- Television release poster
- Genre: Drama
- Based on: The Sunset Limited by Cormac McCarthy
- Screenplay by: Cormac McCarthy
- Directed by: Tommy Lee Jones
- Starring: Tommy Lee Jones; Samuel L. Jackson;
- Music by: Marco Beltrami
- Country of origin: United States
- Original language: English

Production
- Executive producer: Tommy Lee Jones
- Producer: Barbara A. Hall
- Cinematography: Paul Elliott
- Editor: Roberto Silvi
- Running time: 91 minutes
- Production company: HBO Films

Original release
- Network: HBO
- Release: February 12, 2011

= The Sunset Limited (film) =

2011 American television film based on the play by Cormac McCarthy

The Sunset Limited is a 2011 American drama television film directed by Tommy Lee Jones, who also stars with Samuel L. Jackson. It was the duo's second collaboration, after the 2000 film Rules of Engagement. The screenplay was written by Cormac McCarthy, based on his 2006 play of the same name.

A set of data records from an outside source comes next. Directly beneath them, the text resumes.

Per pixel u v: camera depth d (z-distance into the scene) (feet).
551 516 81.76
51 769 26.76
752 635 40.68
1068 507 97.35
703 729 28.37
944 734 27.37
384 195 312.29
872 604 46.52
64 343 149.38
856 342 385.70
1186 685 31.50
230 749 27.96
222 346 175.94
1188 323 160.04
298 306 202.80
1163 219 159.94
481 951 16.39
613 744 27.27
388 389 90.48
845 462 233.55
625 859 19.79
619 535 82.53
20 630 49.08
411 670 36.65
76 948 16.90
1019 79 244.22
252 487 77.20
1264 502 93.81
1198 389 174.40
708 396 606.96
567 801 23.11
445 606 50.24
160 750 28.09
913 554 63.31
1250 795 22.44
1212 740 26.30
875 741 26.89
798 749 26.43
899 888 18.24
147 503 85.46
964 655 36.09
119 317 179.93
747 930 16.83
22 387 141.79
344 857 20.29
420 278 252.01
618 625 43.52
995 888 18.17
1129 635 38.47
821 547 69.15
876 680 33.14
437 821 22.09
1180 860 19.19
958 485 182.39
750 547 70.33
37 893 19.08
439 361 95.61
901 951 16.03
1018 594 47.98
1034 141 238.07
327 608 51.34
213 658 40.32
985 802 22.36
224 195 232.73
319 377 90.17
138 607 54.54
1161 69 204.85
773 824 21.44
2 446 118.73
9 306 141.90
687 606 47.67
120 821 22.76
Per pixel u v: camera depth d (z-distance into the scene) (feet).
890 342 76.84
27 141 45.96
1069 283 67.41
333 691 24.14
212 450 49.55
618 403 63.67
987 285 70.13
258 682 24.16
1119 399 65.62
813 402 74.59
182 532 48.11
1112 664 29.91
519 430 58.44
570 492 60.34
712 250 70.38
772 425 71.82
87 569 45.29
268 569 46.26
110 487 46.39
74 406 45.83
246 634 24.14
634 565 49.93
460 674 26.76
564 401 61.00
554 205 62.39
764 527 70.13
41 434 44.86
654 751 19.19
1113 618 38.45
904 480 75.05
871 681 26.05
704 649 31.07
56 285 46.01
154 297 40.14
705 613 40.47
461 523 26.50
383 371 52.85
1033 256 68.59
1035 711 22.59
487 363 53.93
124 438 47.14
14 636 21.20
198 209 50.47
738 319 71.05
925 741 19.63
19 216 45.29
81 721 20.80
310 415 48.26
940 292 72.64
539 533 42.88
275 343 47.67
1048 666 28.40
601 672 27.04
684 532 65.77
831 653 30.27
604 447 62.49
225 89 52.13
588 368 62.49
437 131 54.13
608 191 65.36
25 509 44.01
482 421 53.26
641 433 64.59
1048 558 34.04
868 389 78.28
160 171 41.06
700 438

The film is about the relationship between a Christian African American who has a positive view of life and a nihilistic Caucasian American with a very negative view.

The film aired on HBO on February 12, 2011, and received generally favorable reviews.

==Plot==
Black and White converse about White's attempted suicide. White feels as though everything ends up in death, and that his life is minuscule in the throes of time.

From White's point of view, no matter how great someone or something is, all that is created eventually fades away. This is the opposite of what Black believes. He believes that there is a God and that we all must go through the troubles of life to get to paradise (Heaven). By his own account, his story is that of a man who has committed murder and was far away from God, but has now changed.

==Cast==
- Samuel L. Jackson as Black
- Tommy Lee Jones as White

==Reception==
On the review aggregator website Rotten Tomatoes, the film has a 68% approval rating based on reviews from 28 critics. The website's consensus reads, "The Sunset Limiteds ambition is undercut by arch dialogue and a claustrophobic setting, but Tommy Lee Jones and Samuel L. Jackson's dueling performances bring heft to this battle of wills." On Metacritic, it has a score of 67 out of 100 based on reviews from 15 critics, indicating "generally favorable reviews".

Verne Gay of Newsday praised the film and called it "grim, but a chance to see two magnificent actors at the peak of their powers." Mike Scott of The Times-Picayune called the film "A thinking man's drama that rolls deep, heavy thoughts around and around, trying to puzzle out where the truth lies. Or, indeed, if what we see as the truth is just that: a lie."